▶ [Chart comprehension data]
**********
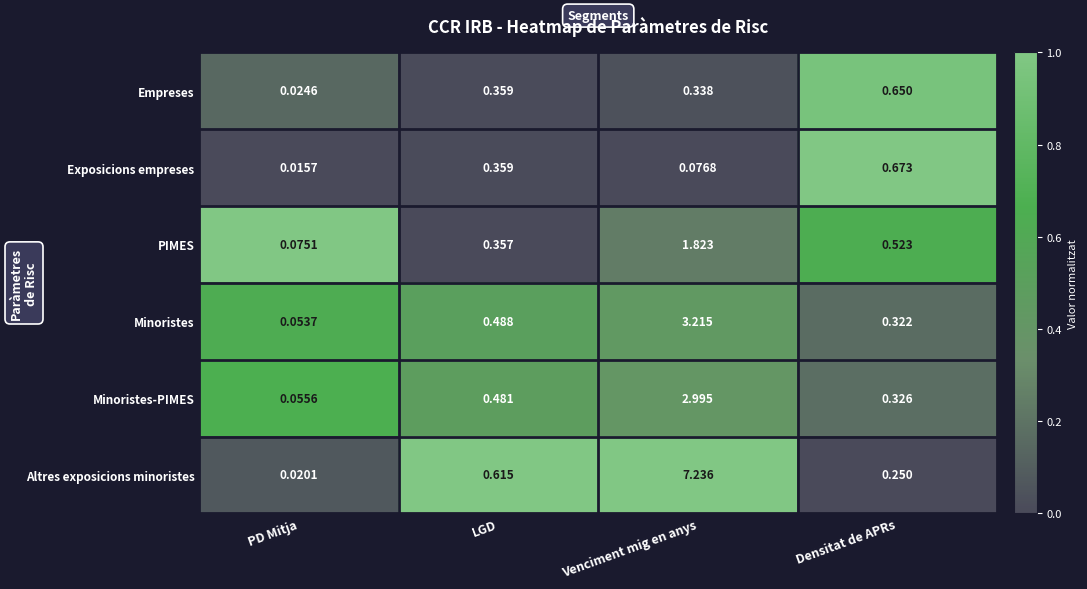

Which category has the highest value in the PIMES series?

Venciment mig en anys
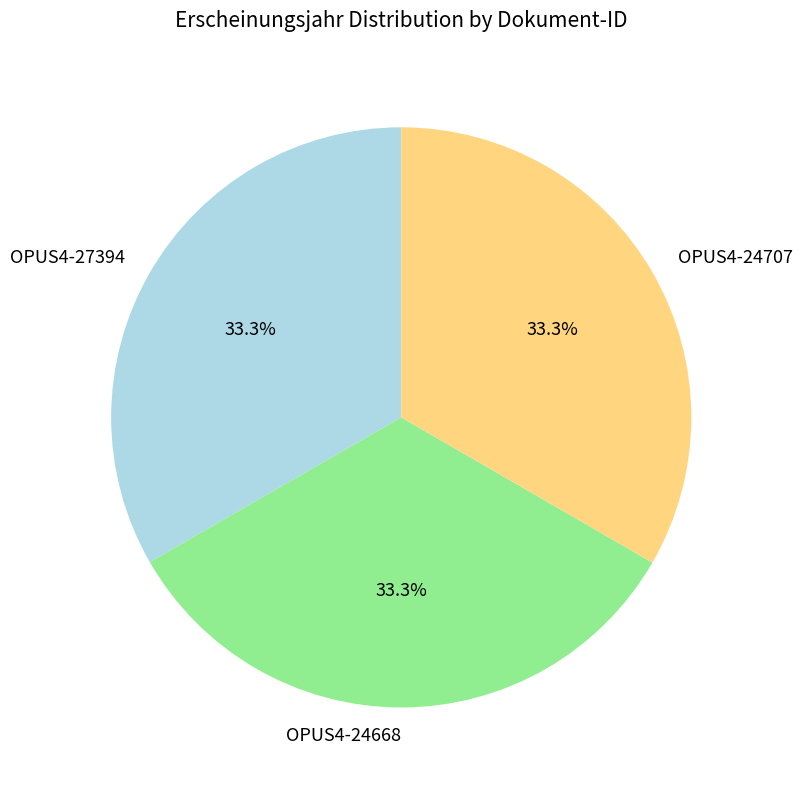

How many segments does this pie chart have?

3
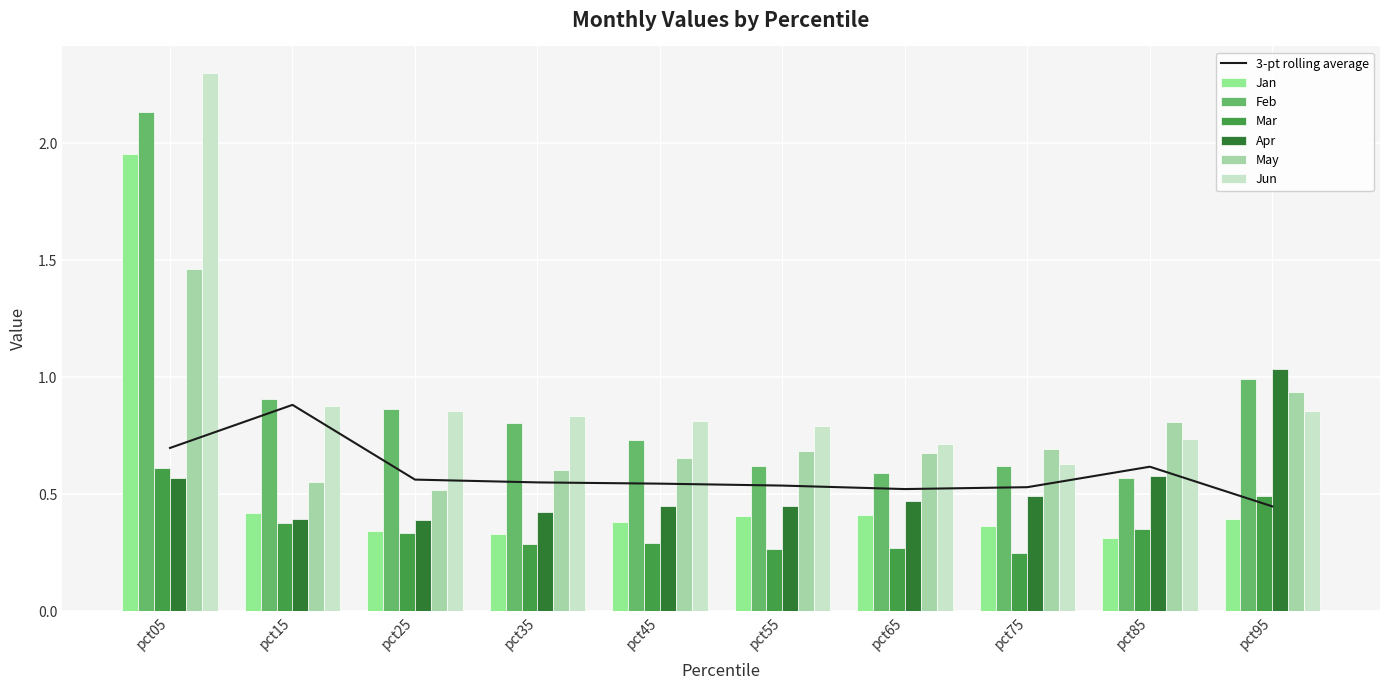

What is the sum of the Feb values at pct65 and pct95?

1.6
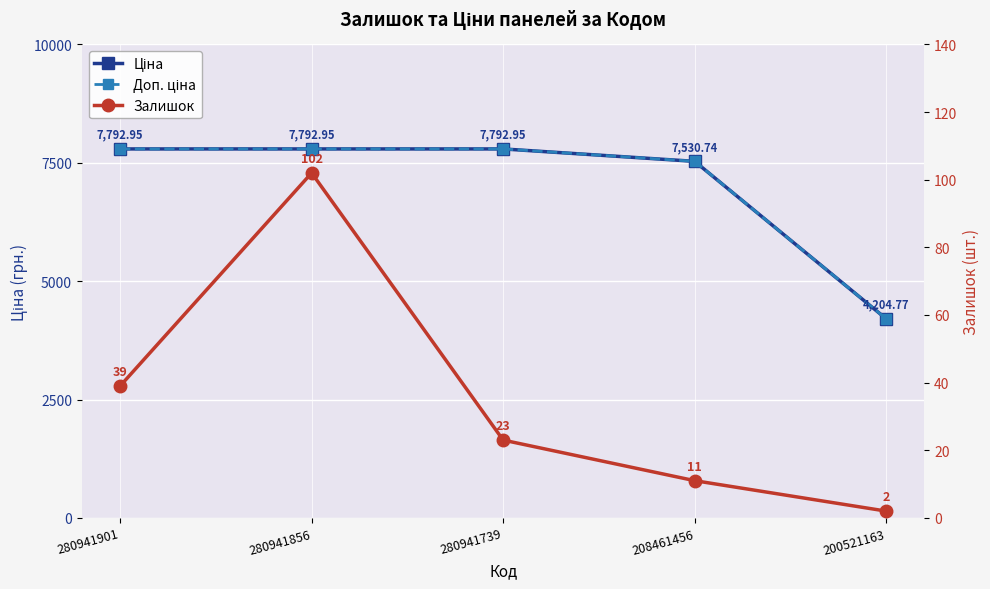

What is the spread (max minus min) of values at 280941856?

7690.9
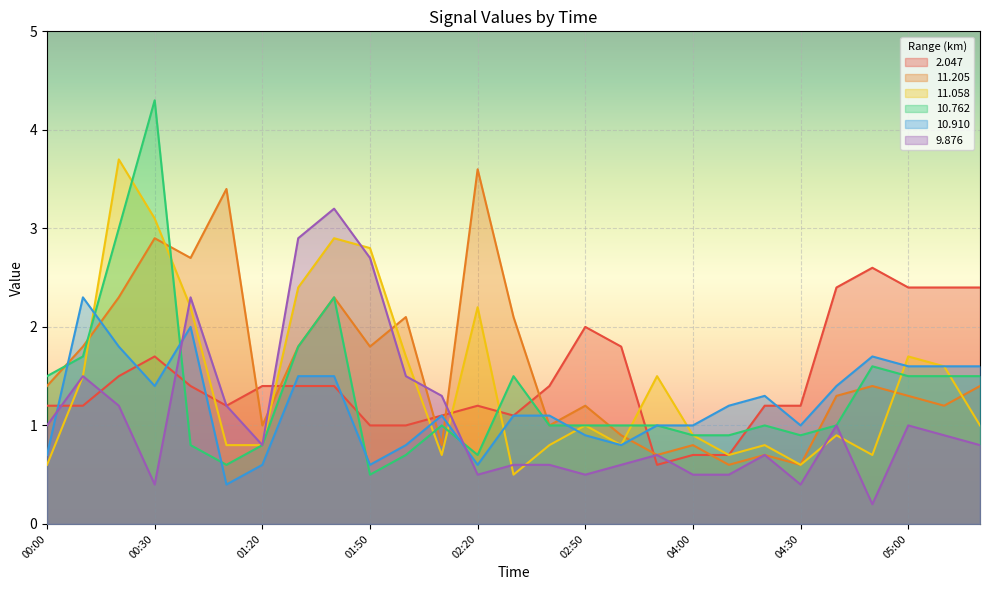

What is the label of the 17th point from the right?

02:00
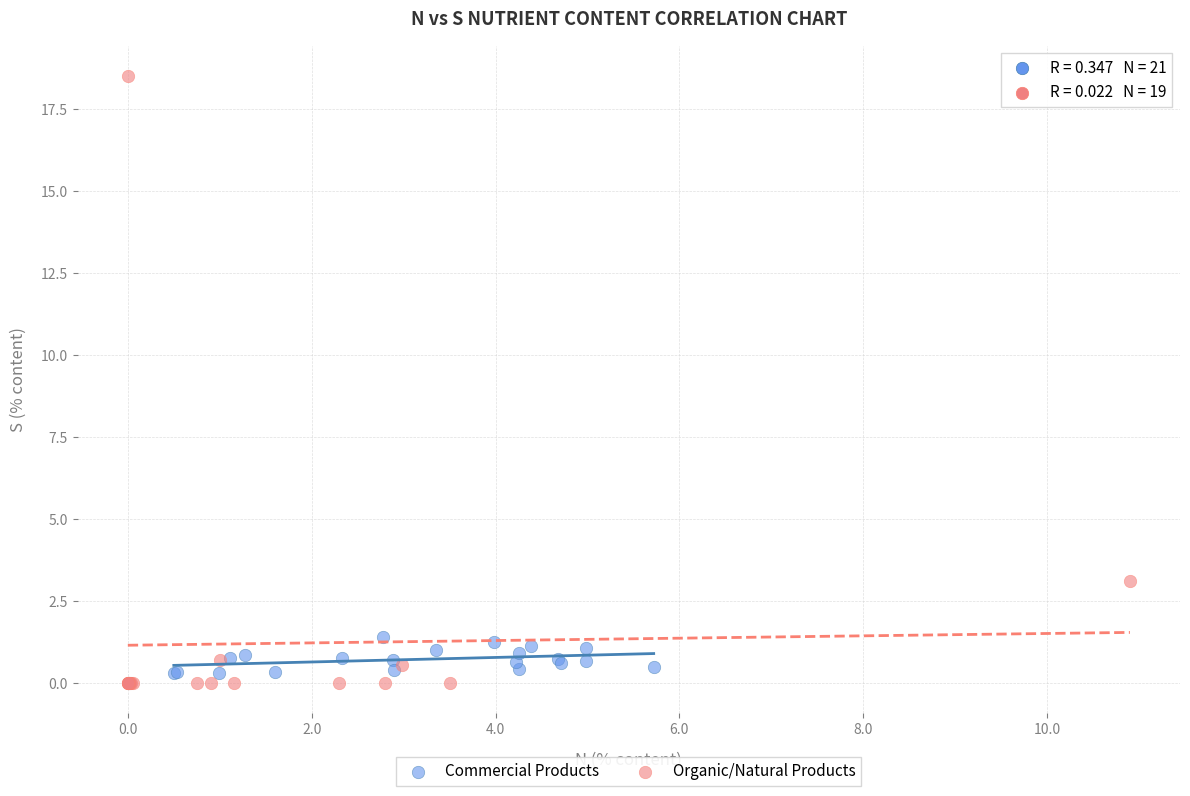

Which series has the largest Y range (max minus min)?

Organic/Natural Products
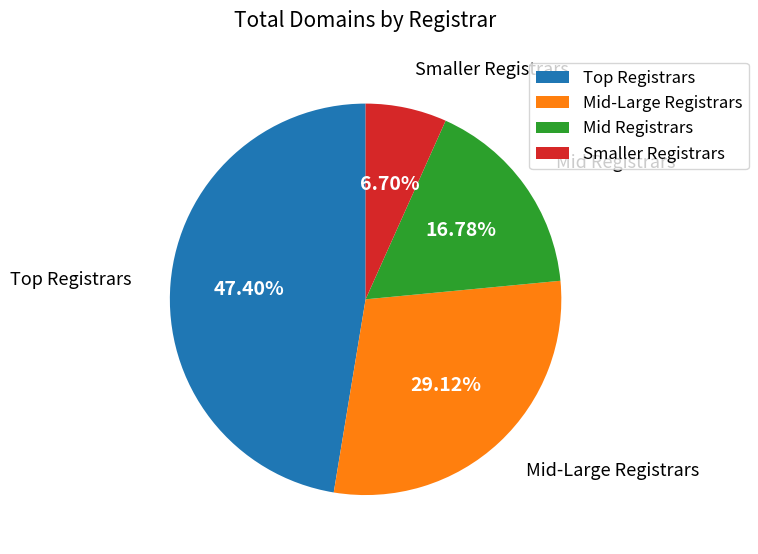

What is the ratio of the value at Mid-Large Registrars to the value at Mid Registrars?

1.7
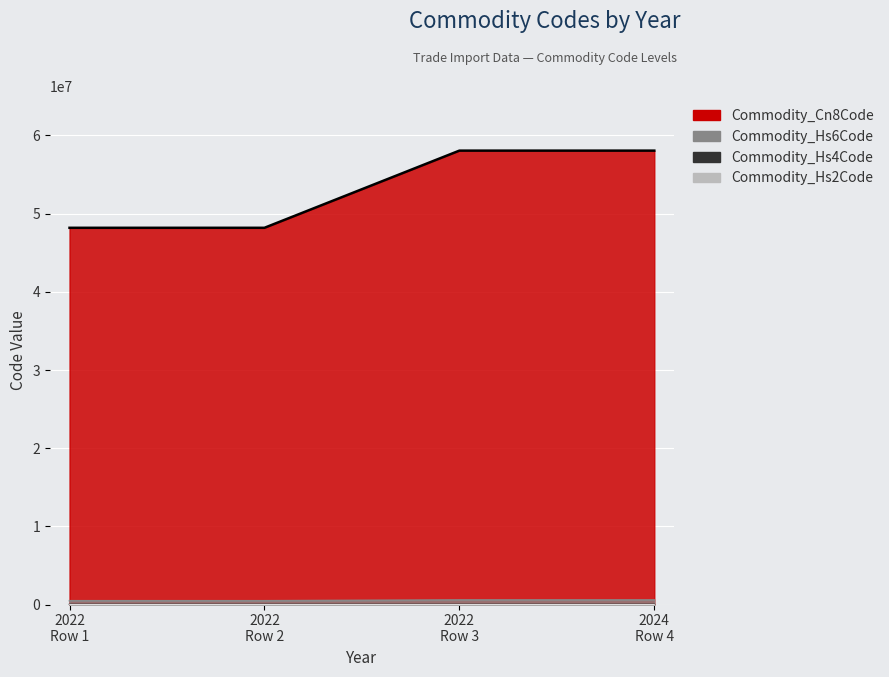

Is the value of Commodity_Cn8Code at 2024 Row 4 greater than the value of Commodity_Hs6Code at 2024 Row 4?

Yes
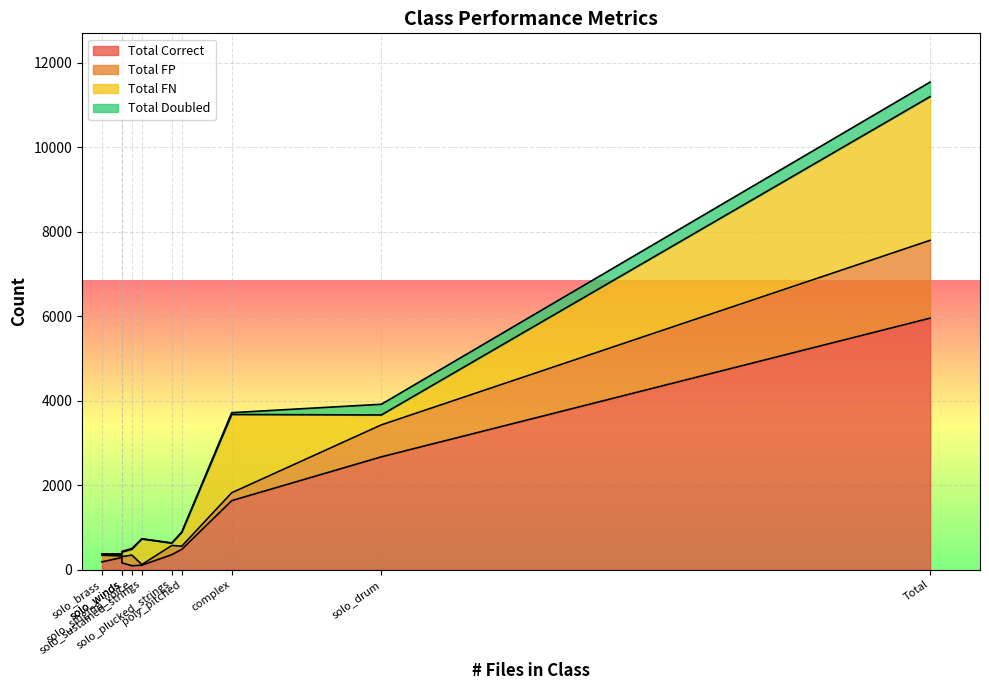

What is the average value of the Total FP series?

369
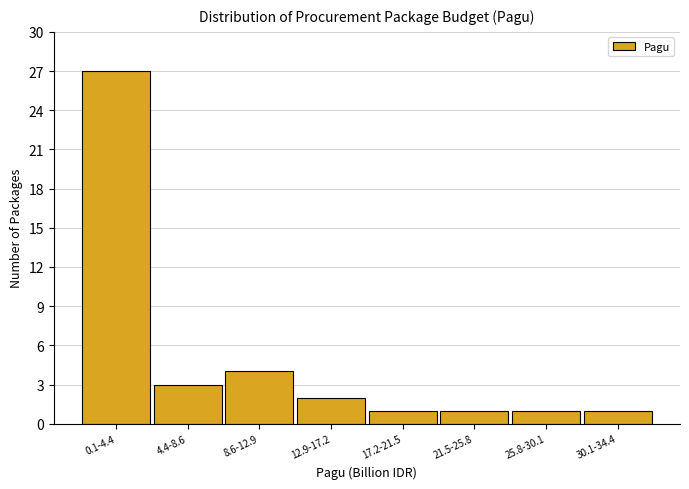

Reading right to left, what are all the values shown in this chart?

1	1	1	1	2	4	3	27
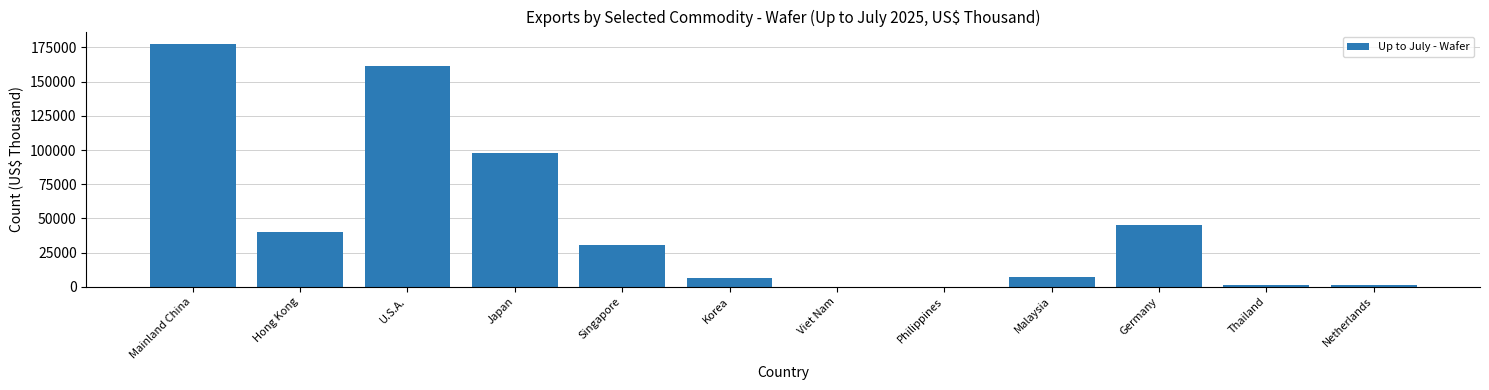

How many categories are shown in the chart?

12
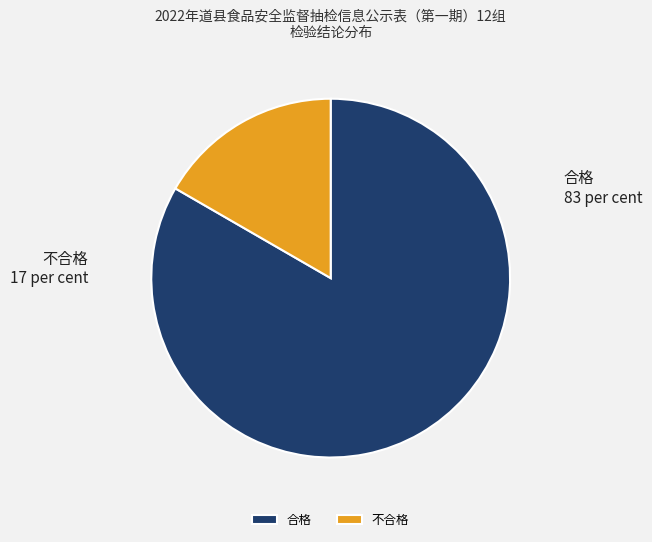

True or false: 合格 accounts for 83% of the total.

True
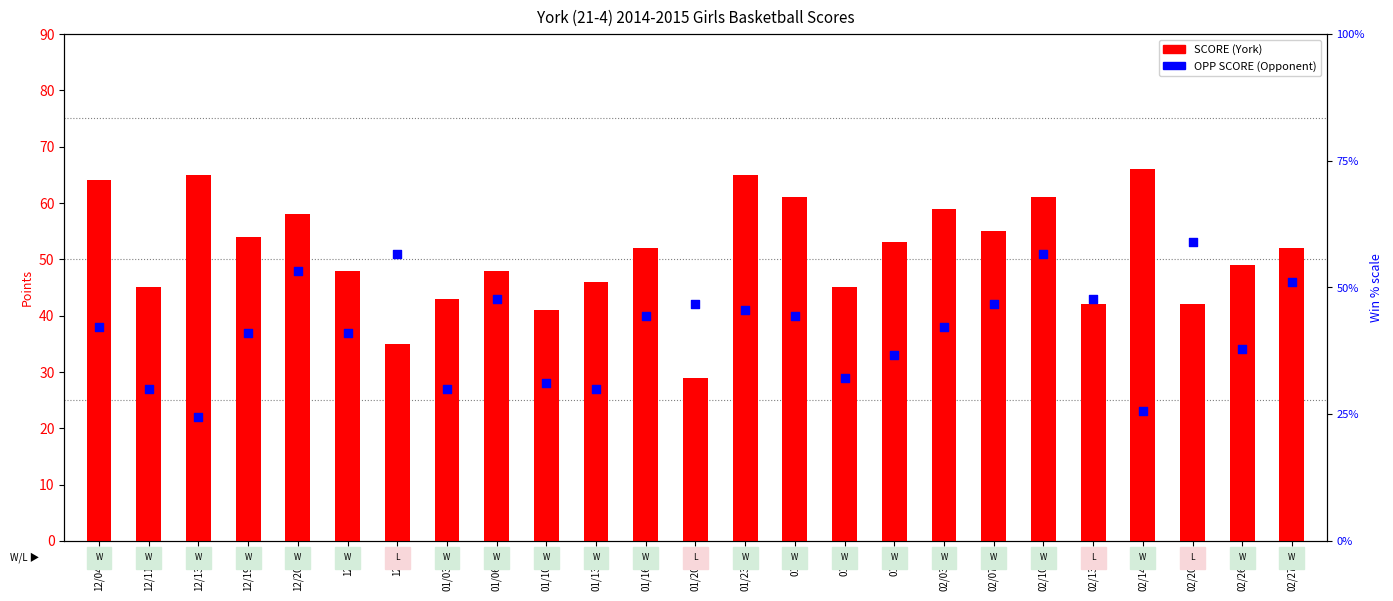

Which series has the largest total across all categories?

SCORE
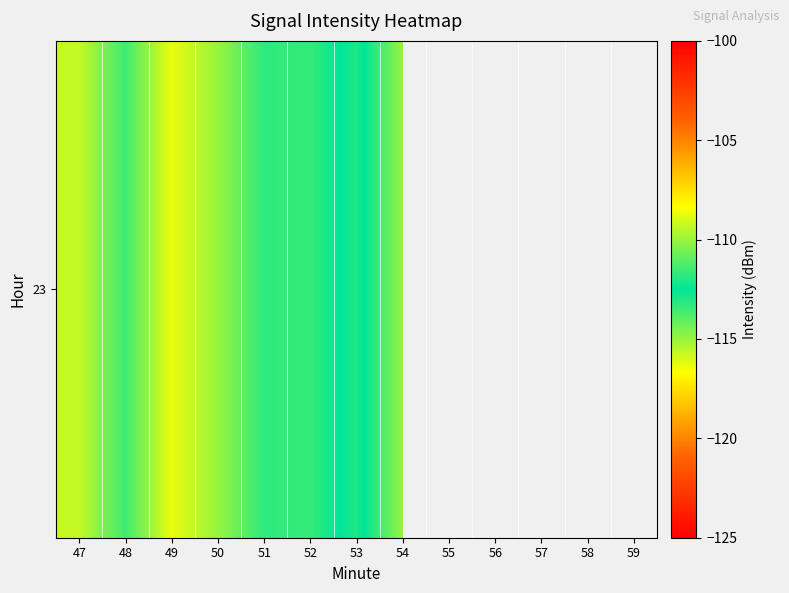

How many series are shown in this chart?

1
**********
▶ [EXERCISE PROMPT] Please tally the lines of the data above that contain the string "series". Give only the number.

▶ [TASK ANSWER] 5